§ **What the task asks**: In the listing below, tally the lines that hold "ouvrage" and report that number by itself.

§ **Working data**:
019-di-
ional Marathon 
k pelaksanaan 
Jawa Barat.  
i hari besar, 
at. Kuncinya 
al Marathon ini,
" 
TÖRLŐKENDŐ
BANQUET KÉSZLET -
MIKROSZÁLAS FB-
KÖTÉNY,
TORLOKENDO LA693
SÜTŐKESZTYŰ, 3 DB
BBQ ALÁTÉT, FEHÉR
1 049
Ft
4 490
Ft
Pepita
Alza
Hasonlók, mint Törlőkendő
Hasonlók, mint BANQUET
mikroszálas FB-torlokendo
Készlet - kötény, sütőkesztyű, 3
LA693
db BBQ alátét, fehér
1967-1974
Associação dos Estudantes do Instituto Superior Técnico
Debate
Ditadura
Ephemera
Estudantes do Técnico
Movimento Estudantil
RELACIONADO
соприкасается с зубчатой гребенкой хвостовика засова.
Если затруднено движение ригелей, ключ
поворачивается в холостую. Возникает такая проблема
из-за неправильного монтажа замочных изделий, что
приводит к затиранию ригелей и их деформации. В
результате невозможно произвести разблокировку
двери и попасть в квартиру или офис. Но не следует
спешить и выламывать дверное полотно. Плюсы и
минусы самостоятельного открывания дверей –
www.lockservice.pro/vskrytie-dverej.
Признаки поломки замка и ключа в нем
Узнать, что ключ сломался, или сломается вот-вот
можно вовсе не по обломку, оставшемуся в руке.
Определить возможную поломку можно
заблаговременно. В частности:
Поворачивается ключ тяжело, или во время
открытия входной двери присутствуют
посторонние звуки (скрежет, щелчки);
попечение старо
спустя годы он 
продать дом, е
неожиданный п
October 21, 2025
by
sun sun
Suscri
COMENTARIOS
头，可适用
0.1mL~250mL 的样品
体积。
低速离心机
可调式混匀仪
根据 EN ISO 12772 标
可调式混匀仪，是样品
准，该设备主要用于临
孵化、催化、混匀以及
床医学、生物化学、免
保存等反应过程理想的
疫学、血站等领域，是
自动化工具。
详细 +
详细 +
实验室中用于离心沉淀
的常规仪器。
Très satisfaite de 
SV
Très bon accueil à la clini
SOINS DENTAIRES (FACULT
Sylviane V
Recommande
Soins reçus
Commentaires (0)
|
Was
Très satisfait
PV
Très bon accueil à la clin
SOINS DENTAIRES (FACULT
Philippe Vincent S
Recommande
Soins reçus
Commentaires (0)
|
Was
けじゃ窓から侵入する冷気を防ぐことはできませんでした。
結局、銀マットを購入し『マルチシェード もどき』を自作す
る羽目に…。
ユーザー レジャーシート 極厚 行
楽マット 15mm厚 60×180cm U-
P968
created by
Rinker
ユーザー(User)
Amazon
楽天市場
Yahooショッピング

---

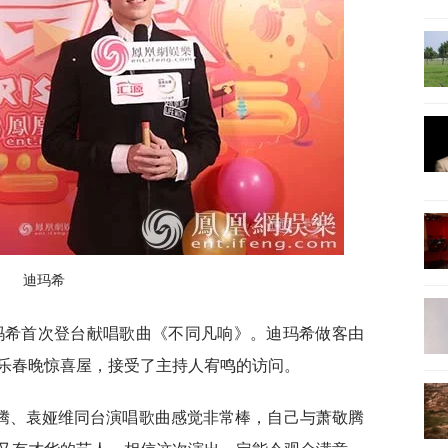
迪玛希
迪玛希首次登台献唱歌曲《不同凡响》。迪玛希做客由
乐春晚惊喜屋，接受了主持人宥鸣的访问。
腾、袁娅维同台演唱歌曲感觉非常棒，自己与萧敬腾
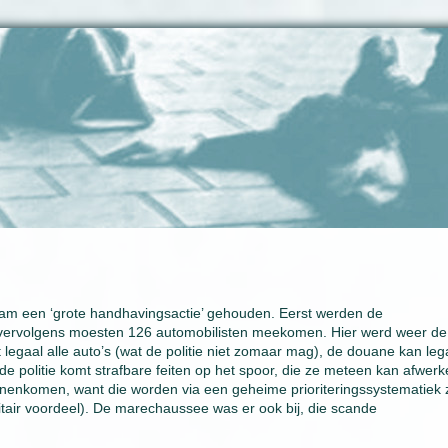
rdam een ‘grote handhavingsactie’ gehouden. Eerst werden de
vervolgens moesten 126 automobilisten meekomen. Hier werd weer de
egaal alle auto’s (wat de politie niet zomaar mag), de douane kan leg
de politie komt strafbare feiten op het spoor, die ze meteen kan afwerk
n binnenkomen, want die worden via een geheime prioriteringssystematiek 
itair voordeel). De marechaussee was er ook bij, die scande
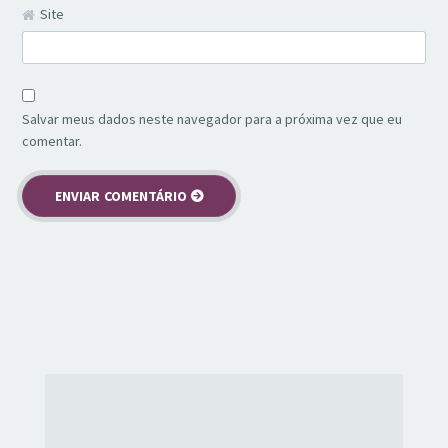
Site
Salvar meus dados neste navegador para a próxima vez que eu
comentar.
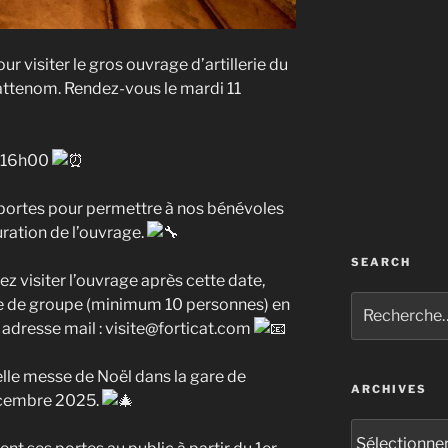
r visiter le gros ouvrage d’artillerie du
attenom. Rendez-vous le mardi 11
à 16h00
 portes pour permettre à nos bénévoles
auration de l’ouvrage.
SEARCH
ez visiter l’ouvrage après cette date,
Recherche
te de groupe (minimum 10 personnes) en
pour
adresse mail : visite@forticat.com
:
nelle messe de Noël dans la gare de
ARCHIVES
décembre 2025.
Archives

...

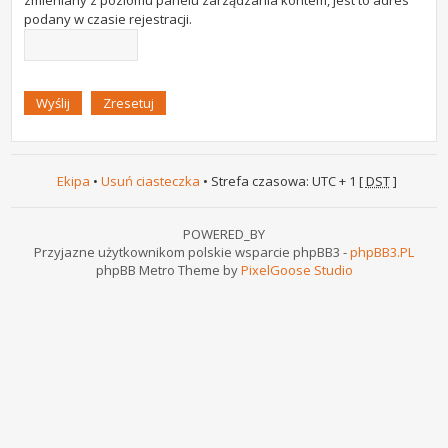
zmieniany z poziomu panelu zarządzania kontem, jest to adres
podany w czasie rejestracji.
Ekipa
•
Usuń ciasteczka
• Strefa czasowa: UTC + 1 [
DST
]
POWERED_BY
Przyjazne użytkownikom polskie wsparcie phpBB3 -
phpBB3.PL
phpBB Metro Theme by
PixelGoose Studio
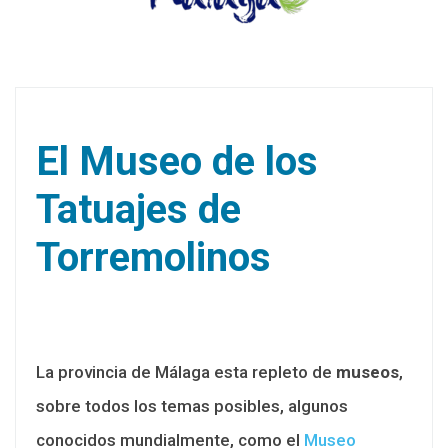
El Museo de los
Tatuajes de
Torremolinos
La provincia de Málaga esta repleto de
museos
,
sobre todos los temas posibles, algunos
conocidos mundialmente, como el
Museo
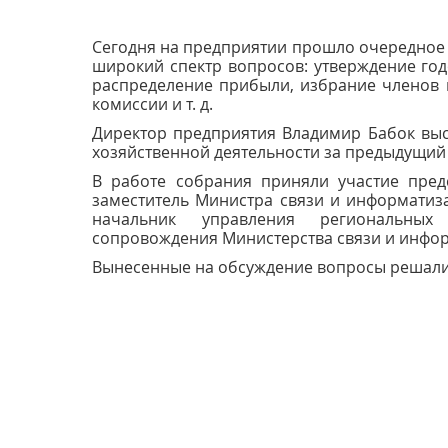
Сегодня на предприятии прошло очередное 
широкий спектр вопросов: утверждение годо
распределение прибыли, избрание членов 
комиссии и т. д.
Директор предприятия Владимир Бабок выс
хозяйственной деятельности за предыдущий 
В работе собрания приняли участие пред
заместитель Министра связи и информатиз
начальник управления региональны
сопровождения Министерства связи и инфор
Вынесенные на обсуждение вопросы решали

§ **Worked solution**: 3